• _Task directions_:
Omit the images, then repeat the listing exactly.

• _Data shown_:

<<<<

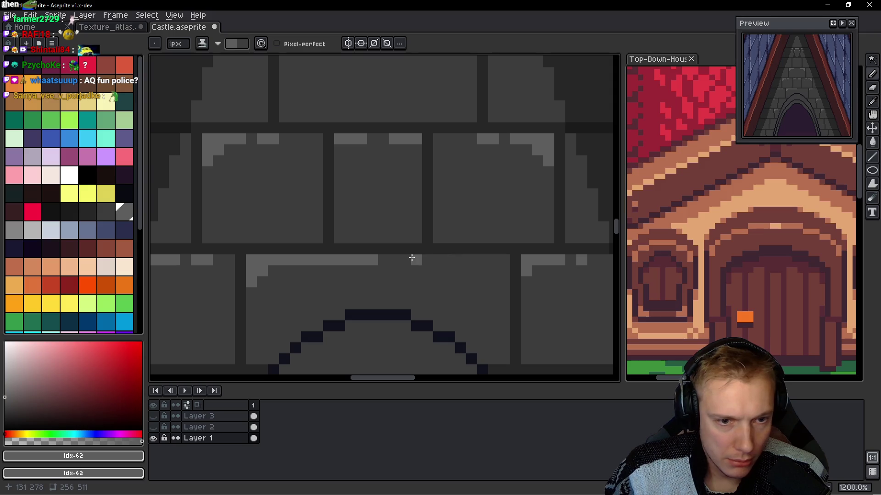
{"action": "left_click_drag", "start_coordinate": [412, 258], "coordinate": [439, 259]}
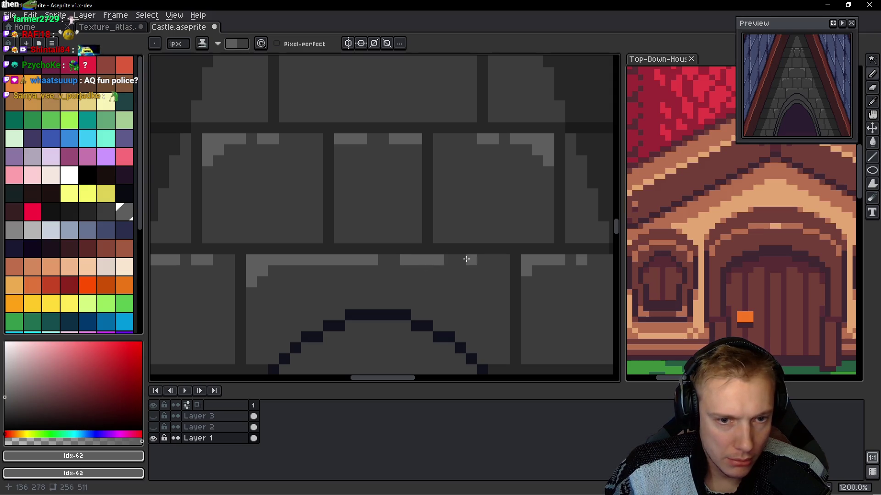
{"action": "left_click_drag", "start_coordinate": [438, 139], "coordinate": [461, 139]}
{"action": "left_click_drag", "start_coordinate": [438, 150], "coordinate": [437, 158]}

>>>>

• _Solution to this problem_:
{"action": "left_click_drag", "start_coordinate": [412, 258], "coordinate": [439, 259]}
{"action": "left_click_drag", "start_coordinate": [438, 139], "coordinate": [461, 139]}
{"action": "left_click_drag", "start_coordinate": [438, 150], "coordinate": [437, 158]}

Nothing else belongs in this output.